10d. Partial withdrawals: A student may withdraw from individual courses at any time during the term, but before the deadline established in the University Academic Calendar.

10e. Disabilities: All the reasonable accommodations according to the Americans with Disability Act (ADA) Law will be coordinated with the Dean of Students and in accordance with the particular needs of the student.

10f. Ethics: Students must follow the Honor Code of the City College of New York School of Engineering. Failure to do so may lead to failure of the course or even suspension of the School.

11. Campus Resources:

A General Library is available to obtain professor’s reference materials. 

A fully equipped computer center is available for students’ use in the Engineering Design Center

12. General Topics

Solar Radiation Concepts

  • Basic principles of thermodynamics and heat transfer
  • Measurement and estimation of solar radiation
  • Absorption, reflection, and transmitted solar radiation
  • Analysis and testing of thermal performance of flat plate collectors
  • Analysis and testing of thermal performance of concentrating collectors
  • Principles of solar hydrogen production
  • Analysis of thermal storage systems
  • Principles of solar photovoltaic technology and systems
  • Economics of solar energy engineering systems
  • Design of solar thermal and PV systems





13. Evaluation/Grade Reporting:

The course grade will be composed of the following; (a) two mid term examinations with score of 100 points each, (b) one final test at the end of the semester, (c) one term project for the final day of classes, and (d) up to four homework.
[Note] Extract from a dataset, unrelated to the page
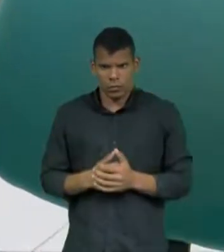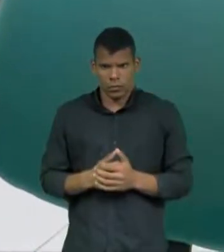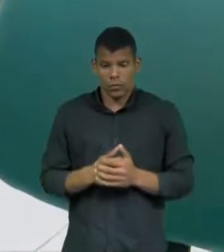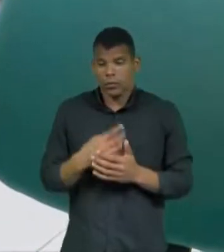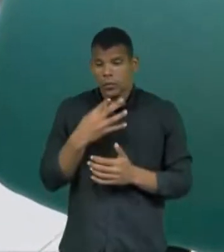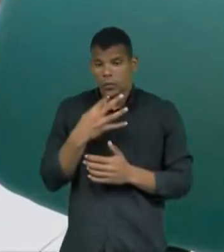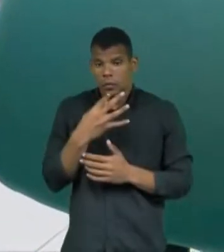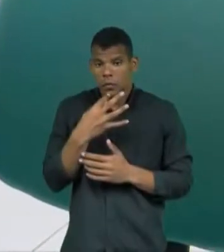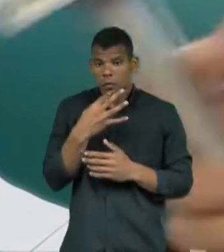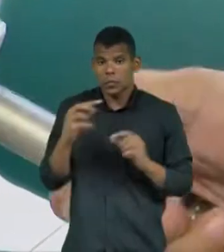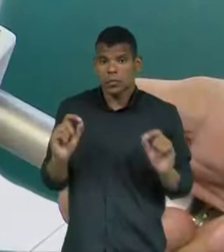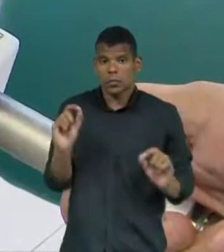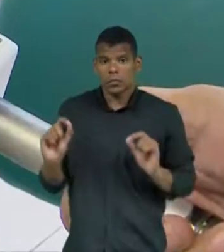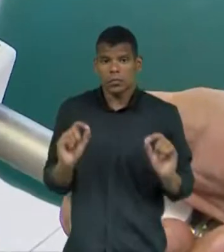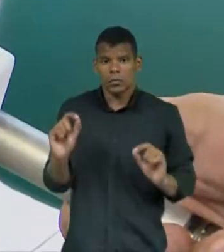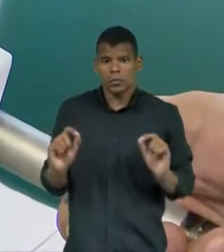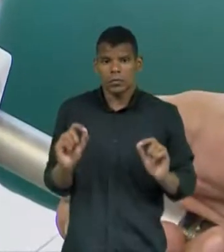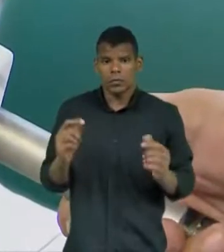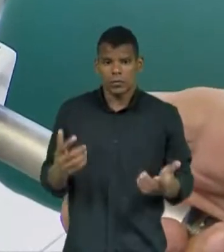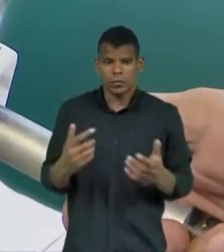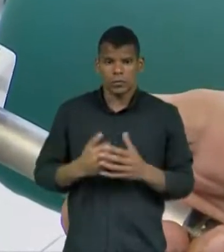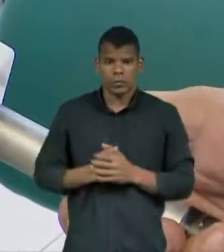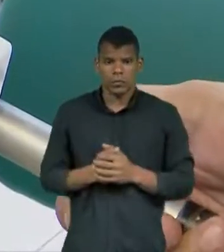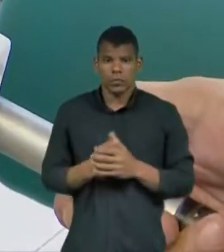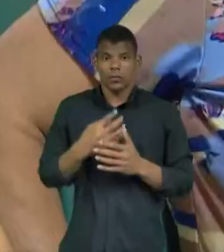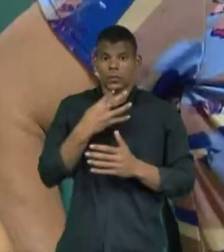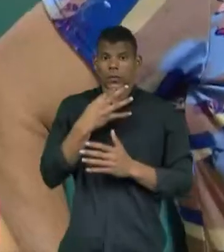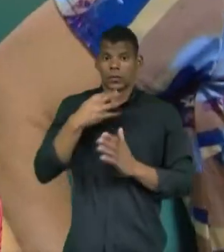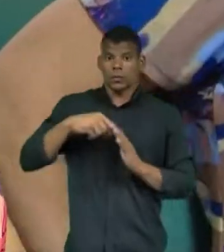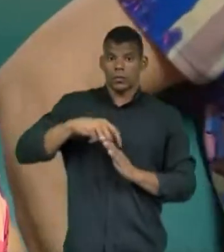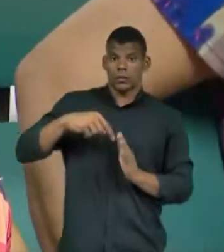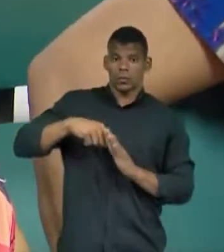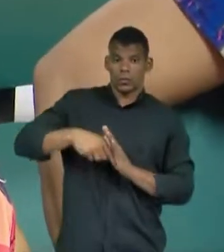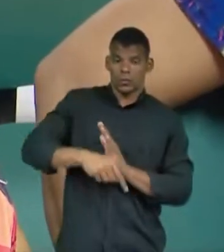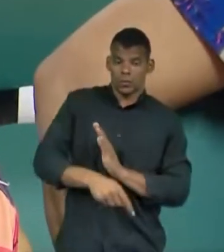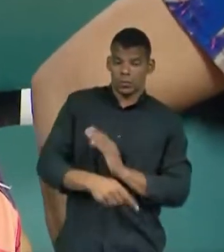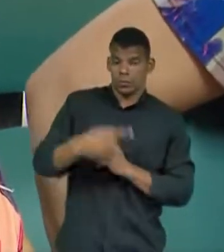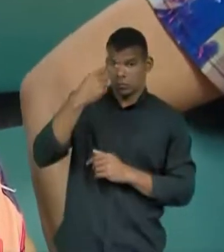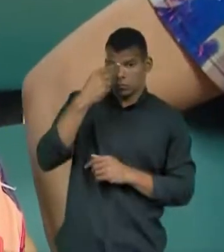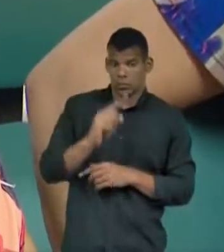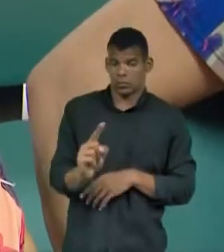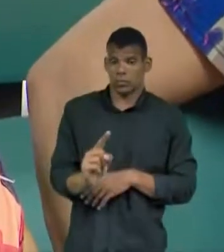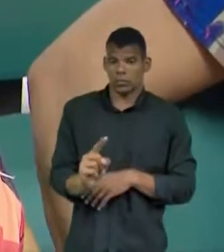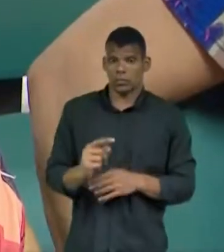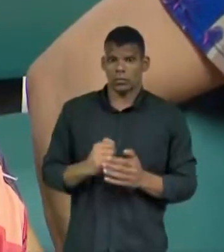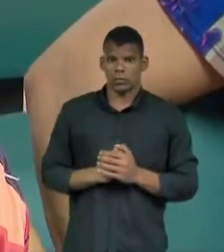profundo do que é essa seletivo? Não, tenho muito conhecimento profundo. A senhora sabe o que é CLT?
The final grade will be calculated using the following weight factors:

  • Mid Term Exams – 40 %
  • Final Exam – 25%
  • Term Project – 20%
  • Homework – 15%


Final Grade will be determined based on the following score

  • A - 90% and above
  • B – 78% - 89%
  • C – 62% - 77%


14. Course Outline And Schedule:





Week 1

Review of thermodynamics and heat transfer concepts

Class notes

Week 2-3

Available solar radiation, measurement and estimation

Tutorial of EES Software

Chapter 1-2; Class notes


Week 4

Optical properties of solar collectors

Chap. 4

Week 5-6

Flat plate thermal collectors: temperature distribution, heat removal and flow factors, effective ta, efficiency and testing

Chap. 6; Class notes


Week 7

Mid-Term Test #1


Week 8

Concentrating collectors  & solar hydrogen production

Chap.  7; Class notes

Week 9

Thermal storage systems

Chap.  8


Week 10

Economics and sustainability of solar energy engineering

Chap. 11 ; Class notes

Week 11

Design of solar thermal systems and F-charts 

Chap.  12 & 20


Week 12

Photovoltaic technology and systems

Chap. 23; Class notes

Week 13

Mid-Term Test #2


Week 14

Advanced topics in solar energy engineering

Class notes

Week 15

Final Exam





15. References

  • Kreith and Kreide, Principles of Solar Engineering, (1978), Hemisphere
  • Lunde, Solar Thermal Engineering: space heating and hot water systems, (1980), John Wiley
  • Incropera and Dewitt, Fundamentals of Heat and Mass Transfer, Latest Edition, John Wiley
  • Handbook of Energy Efficiency & Renewable Energy, F. Kreith & Y. Goswami Eds.  2007.  CRC Press. 
  • Handbook on Mechanical Systems for Sustainable Buildings.  Moncef Krarti and Jorge González (Editors).  ASME Press.  June 2017.  ISBN: 9780791861271.
  • Stabilization Wedges: Solving the Climate Problem for the Next 50 Years with Current Technologies.  Science.  Science, Vol 305, pp. 968-972. 2004.
  • Richard Perez, Ken Zweibel, and Thomas E. Hoff, Solar Power Generation in the US: Too expensive, or a bargain?  Energy Policy 39 (2011), pp. 7290-7297 DOI information: 10.1016/j.enpol.2011.08.052
  • Gamarro, H., Gonzalez J.E., and Ortiz, L.E.  (2019).   On the Assessment of a Numerical Weather Prediction Model for Solar Photovoltaic Power Forecasts in Cities.  ASME J. of Energy Resources Technology 141(6).  doi: 10.1115/1.4042972. 
  • Lebassi B., J.E. González, and R. Bornstein.  On the environmental sustainability of building integrated solar technologies in a coastal city.  J. of Solar Energy Engineering, 135, DOI: 10.1115/1.4025507.